5. Roy DeCarava, Couple Walking, 1960
“We orbit different groups of artists and responses to the Civil Rights Movement,” says Whitley of the exhibition, “but the important thing to remember is that not all the artists in the show agree with each other.” In comparison to Ringgold’s massacre scenes, DeCarava’s image of a couple walking is the perfect example of the contrasting art coming out of the movement. “Every room in the show is led by an artist quote, and you’ll see the quotes don’t always agree with each other – a lot of the opinions clash,” Whitley says.
6. Sam Gilliam, Carousel Change, 1969
In the 1960s and 1970s, Tupelo, Mississippi-born Gilliam became famous for what were labelled his ‘drape paintings’, tens of metres of dyed canvas draped from the ceiling to make sculptural shapes. During those decades, his star was on the rise and he exhibited at MoMA. Then it all ended. In 2015, he had a major comeback as a key Abstract Expressionist with a solo show at Frieze Masters in London, spurred by his newfound representation at LA’s Kordansky Gallery.
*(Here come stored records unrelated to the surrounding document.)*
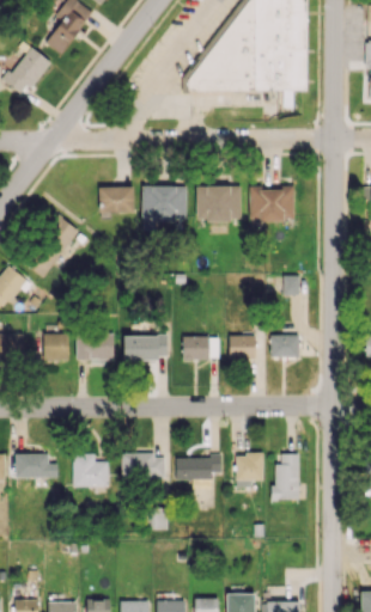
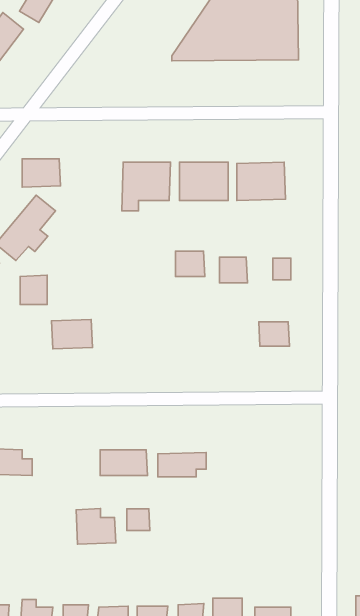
building: [99,186,135,213] -> [22,159,60,187]
building: [44,332,69,360] -> [20,275,47,305]
building: [124,335,169,360] -> none
building: [230,335,256,359] -> [219,257,247,283]
building: [183,336,211,360] -> [175,251,205,277]
building: [73,453,110,486] -> [76,508,116,544]
building: [237,454,264,486] -> none
building: [272,454,300,500] -> none

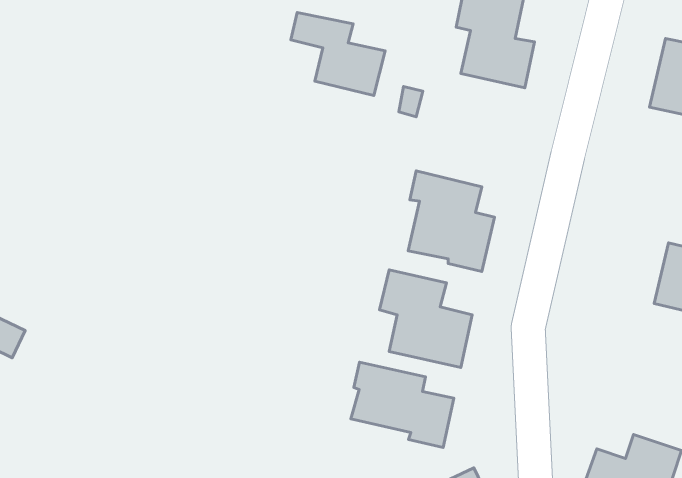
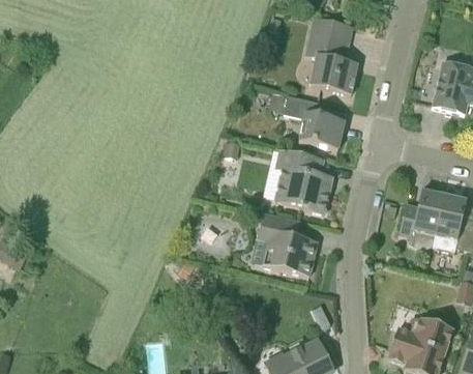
building: [291,13,385,96] -> [284,94,345,148]
building: none -> [398,190,444,236]
building: [351,362,454,448] -> none

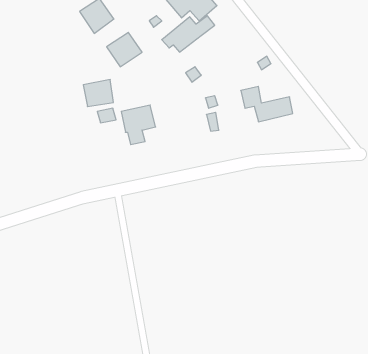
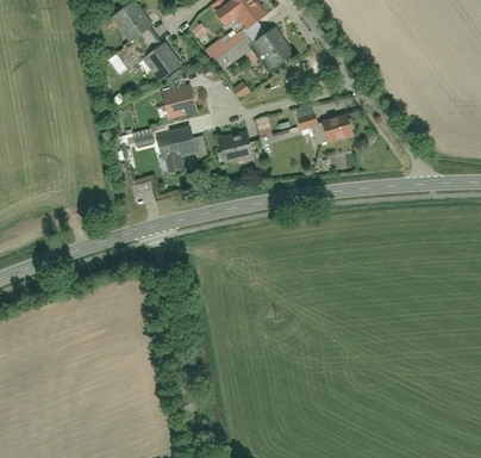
building: none -> [250,26,293,69]
building: [83,80,113,107] -> [164,86,199,117]
building: none -> [220,131,257,161]

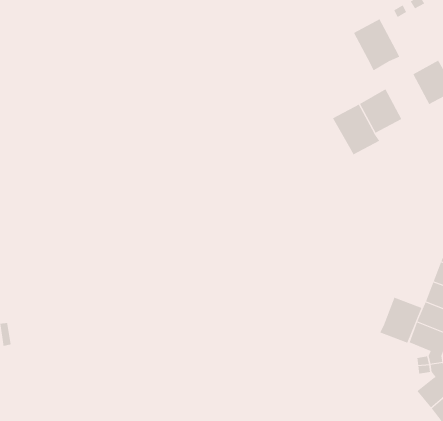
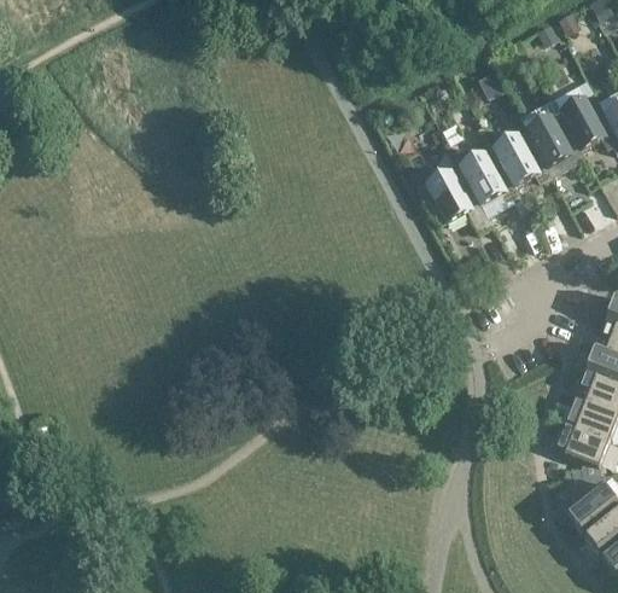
building: [353,19,400,71] -> [529,104,588,170]
building: none -> [427,159,483,216]
building: [380,297,422,344] -> none

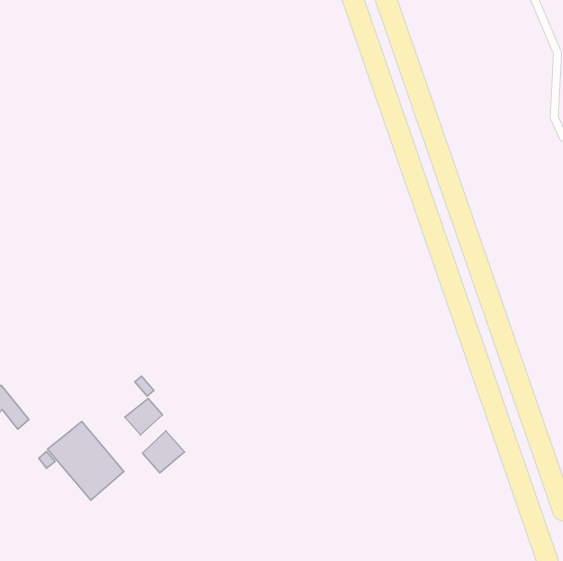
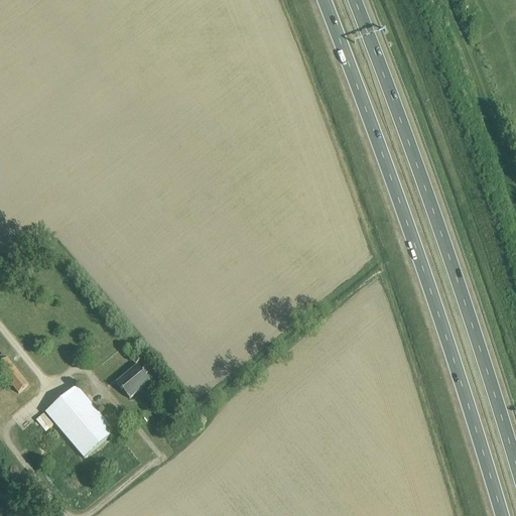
building: [142,431,184,473] -> none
7. Benny Andrews, Did the Bear Sit Under the Tree, 1969
Collagist and painter Andrews’ 1969 work Did the Bear Sit Under the Tree is one of many in the show by people who have contributed hugely to the evolution of modern art but gone unknown in the mainstream. After graduating from the Art Institute of Chicago he decamped to Manhattan where he had a studio on the lower east side, making collages and paintings depicting African American life. With its references to American iconography, a divide between north and south America, and the Black Power movement, Did the Bear Sit Under the Tree is a printed fabric collage typical of Andrews’ work during that year.
8. Jae Jarrell, Revolutionary Suit, 1968
Jarrell’s Revolutionary Suit is one of the standout pieces in Soul of a Nation. She was one of the co-founders of AfriCOBRA, a black artist movement which drew on the history of African art to contribute to the Civil Rights Movement discourse. Inspired by her grandfather’s career as a tailor, she combined an interest in the craft with her drive to represent the communities of the the black American diaspora, sewing scenes of community and family life onto women’s suits, which she regularly wore herself.
9. Romare Bearden, Pittsburgh Memory, 1964
There is intentionally no chronological order to Soul of a Nation. Instead, the show dives deep into movements and trends both well known and totally forgotten. One of the best rooms looks at collage, which Whitley describes as a “quiet room” and features Romare Bearden’s Pittsburgh Memory. “We wanted to look at how collage can, and has, represented the American experience,” Whitley says. The painting was used for the cover of the album And Then You Shoot Your Cousin (2014) by The Roots, proving its enduring cultural impact.
10. William T. Williams, Trane, 1969
Williams was a leading American Abstractionist, living in a studio in downtown Manhattan during the 1960s with peers Kenneth Noland, Joel Shapiro, Janet Fish, and William Copley. Trane is an example of his continued use of diamond shapes, which he described as “as a stabilising force, a form that interacts compositionally with what’s around it”. Despite his huge contribution to the Abstractionist movement, Williams isn’t a household name, but, says Whitely: “One of the reasons we’ve put forgotten African American artists in the show is to get people to look at the huge oversights that have been made in art history”.
Soul of a Nation: Art in the Age of Black Power runs from July 12 until October 22, 2017 at Tate Modern, London.